** SOURCE TEXT **
== Segment start ==

What a wonderful video charting Saab’s move from Aircraft to Cars – I hope you enjoy this piece of history as much as I did.
Saab Model history
Saab’ first car the 92 rolled off the production line in 1950, progress was rapid and the 92 was quickly followed by an updated model logically called the 93 in 1956. The new model was powered by a larger three cylinder engine (the 92 being two cylinder) this model was continuously improved and developed until a new model the 96 was introduced in 1960. Saab had already paved the way for the 96 when they introduced the 95 estate car a year earlier in 1959. Both these models grew in popularity, not only in the home market of Scandinavia, but also their export markets, and of course were seen here for the first time in the UK.
The two stroke had been a wonderful engine that had served the little car very well, but emission laws were beginning to tighten throughout the world, so with this in mind, Saab looked for a compact 4-stroke engine, settling on the Ford Taunus 1500 V4, itself a new engine at the time and in 1966 the 96 V4 was born.

== Segment end ==

** GIVEN INFORMATION **
== Segment start ==

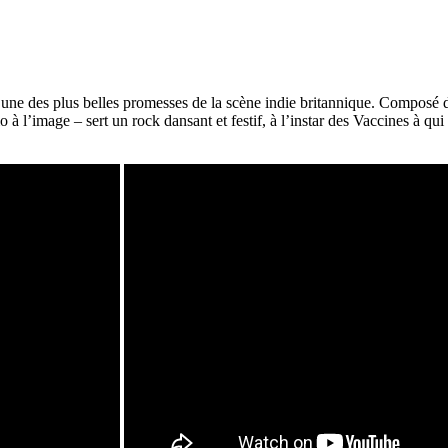
 l’une des plus belles promesses de la scène indie britannique. Compo
à l’image – sert un rock dansant et festif, à l’instar des Vaccines à qu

== Segment end ==

** WHAT THE TASK REQUIRES **
Carry on the Saab model history from its last sentence, about the 96 V4 of 1966. The material above comes from a separate source and is unrelated to the Saab history.

** RESULT **
By the late sixties the Saab customer was looking for a larger car, and in 1968 they got it, in the shape of the 99. Again Saab looked outside the company for an engine for their new car , development was a joint affair between Triumph, Ricardo and of course Saab’s own engineers. Initially 1709cc, it was soon enlarged by Triumph and Saab to 1850, and then further increased in capacity to two litres by Saab’s own engineers at Sodertalje. Following this development Saab started to produce the engine themselves.
The Saab range was increased further still in 1974 with the introduction of the 3-door combi-coupe hatchback, subsequently available with 5 doors and complimented by the 2 door EMS (Electronic manual special)
In 1976 another new model arrived in the form of the GLE, an executive model that had an automatic gearbox as standard.
By the end of 1978 the new 900 was waiting in the wings, and was introduced to the UK in March 1979. Although heavily based on the 99, the nose had been extended to meet new crash test regulations in the US and the car featured a completely new dashboard.
The New 900 remained relatively unchanged during the next decade, the new updated 16 valve double overhead camshaft engine arrived in 1984, and the model range was updated in 1987 giving the car a sleeker look and at the same time the handbrake now operated on the rear wheels.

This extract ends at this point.